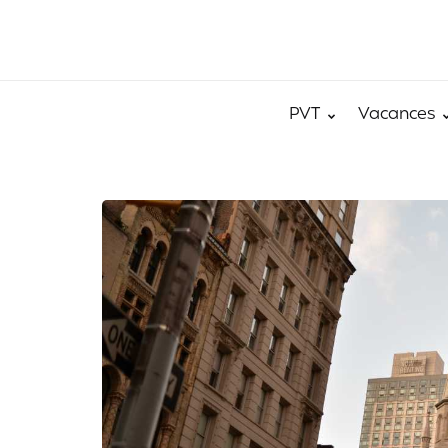
PVT
Vacances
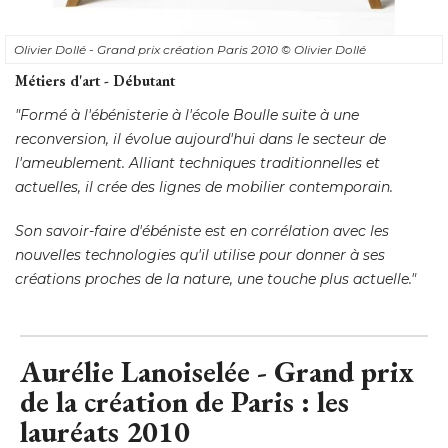
Olivier Dollé - Grand prix création Paris 2010
© Olivier Dollé
Métiers d'art - Débutant
"Formé à l'ébénisterie à l'école Boulle suite à une 
reconversion, il évolue aujourd'hui dans le secteur de
l'ameublement. Alliant techniques traditionnelles et
actuelles, il crée des lignes de mobilier contemporain. 
Son savoir-faire d'ébéniste est en corrélation avec les
nouvelles technologies qu'il utilise pour donner à ses
créations proches de la nature, une touche plus actuelle."
Aurélie Lanoiselée - Grand prix
de la création de Paris : les
lauréats 2010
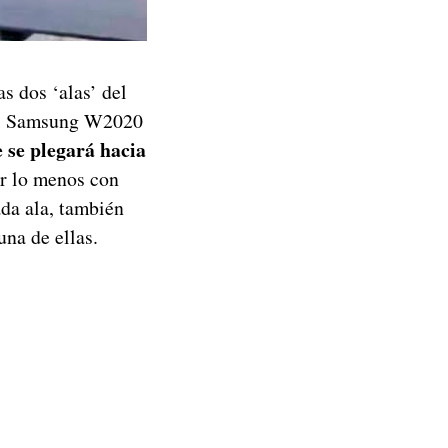
s dos ‘alas’ del
e el Samsung W2020
 se plegará hacia
r lo menos con
ada ala, también
una de ellas.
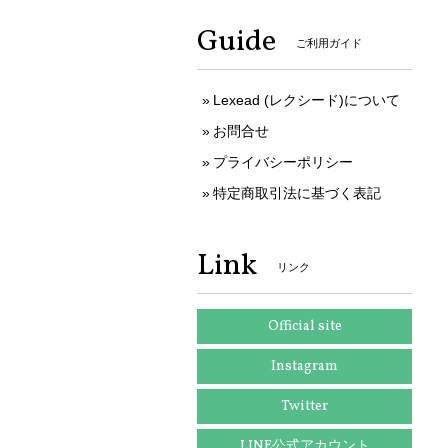
Guide
ご利用ガイド
Lexead (レクシード)について
お問合せ
プライバシーポリシー
特定商取引法に基づく表記
Link
リンク
Official site
Instagram
Twitter
LINE公式アカウント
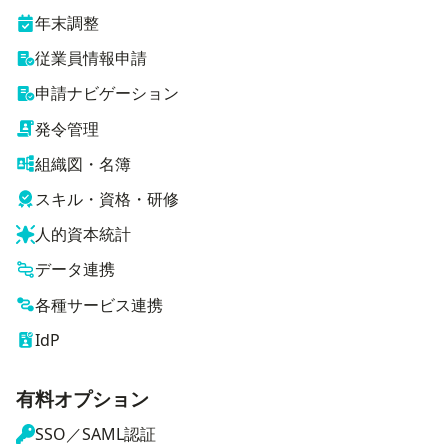
年末調整
従業員情報申請
申請ナビゲーション
発令管理
組織図・名簿
スキル・資格・研修
人的資本統計
データ連携
各種サービス連携
IdP
有料オプション
SSO／SAML認証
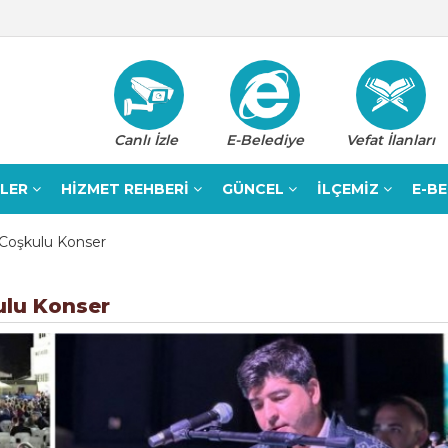
Canlı İzle
E-Belediye
Vefat İlanları
ELER
HİZMET REHBERİ
GÜNCEL
İLÇEMİZ
E-B
 Coşkulu Konser
ulu Konser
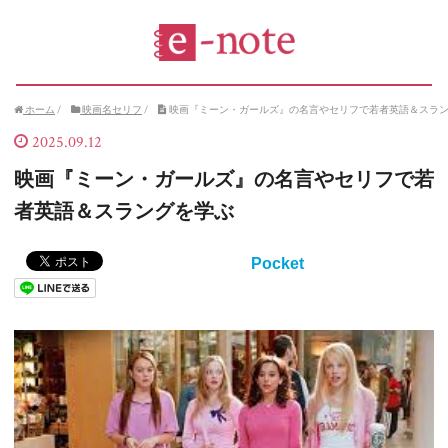
ホーム
/
映画名セリフ
/
映画『ミーン・ガールズ』の名言やセリフで若者英語＆スラ
2025.09.12
映画『ミーン・ガールズ』の名言やセリフで若
者英語＆スラングを学ぶ
Pocket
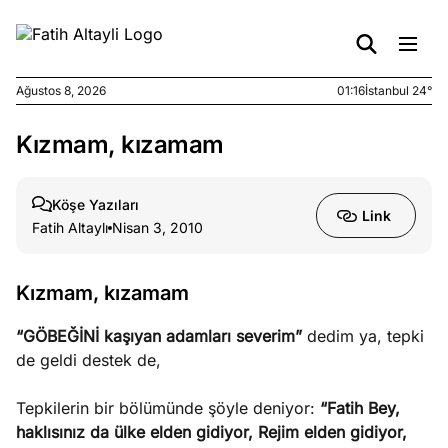
Ağustos 8, 2026
01:16
İstanbul 24°
Kızmam, kızamam
e
Ağustos
ları
7, 2026
yanın kirli
Köşe Yazıları
Link
cirinde
Fatih Altaylı
Nisan 3, 2010
a kimler
?
Kızmam, kızamam
e
Ağustos
“GÖBEĞİNİ kaşıyan adamları severim”
dedim ya, tepki
ları
6, 2026
de geldi destek de,
le yasalar
eranduma
Tepkilerin bir bölümünde şöyle deniyor:
“Fatih Bey,
mez
haklısınız da ülke elden gidiyor, Rejim elden gidiyor,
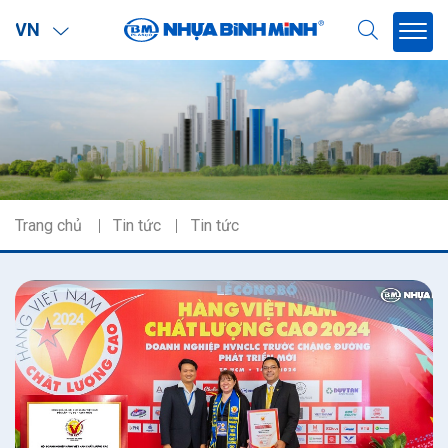
VN
Trang chủ
Tin tức
Tin tức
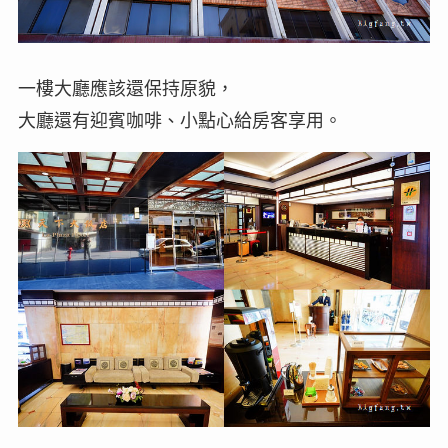
一樓大廳應該還保持原貌，
大廳還有迎賓咖啡、小點心給房客享用。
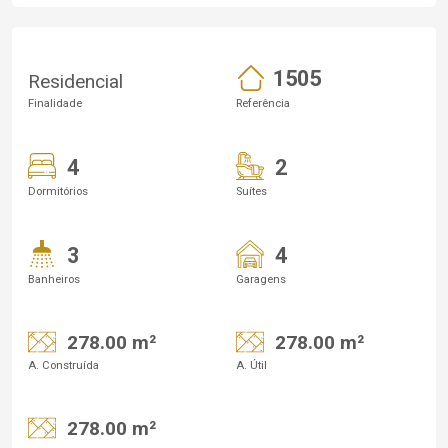
1505
Residencial
Finalidade
Referência
4
2
Dormitórios
Suítes
3
4
Banheiros
Garagens
278.00 m²
278.00 m²
A. Construída
A. Útil
278.00 m²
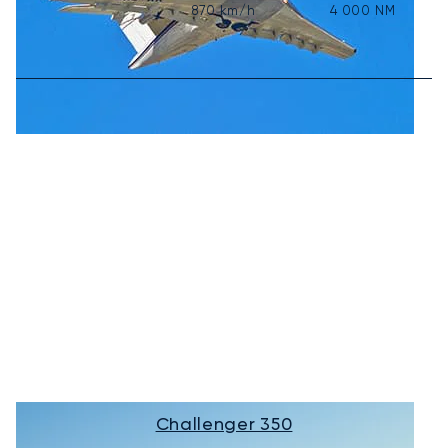
870
km/h
4 000
NM
Challenger 350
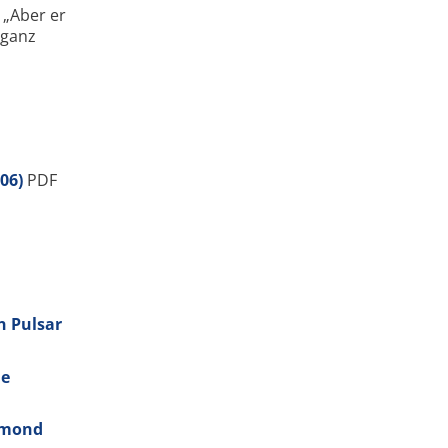
 „Aber er
 ganz
006)
PDF
n Pulsar
le
Edmond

═══

- EXERCISE PROMPT: Search the material for "Paris" and copy each matching line.

- ANSWER FOR THIS EXERCISE:
Olivier Dollé - Grand prix création Paris 2010
de la création de Paris : les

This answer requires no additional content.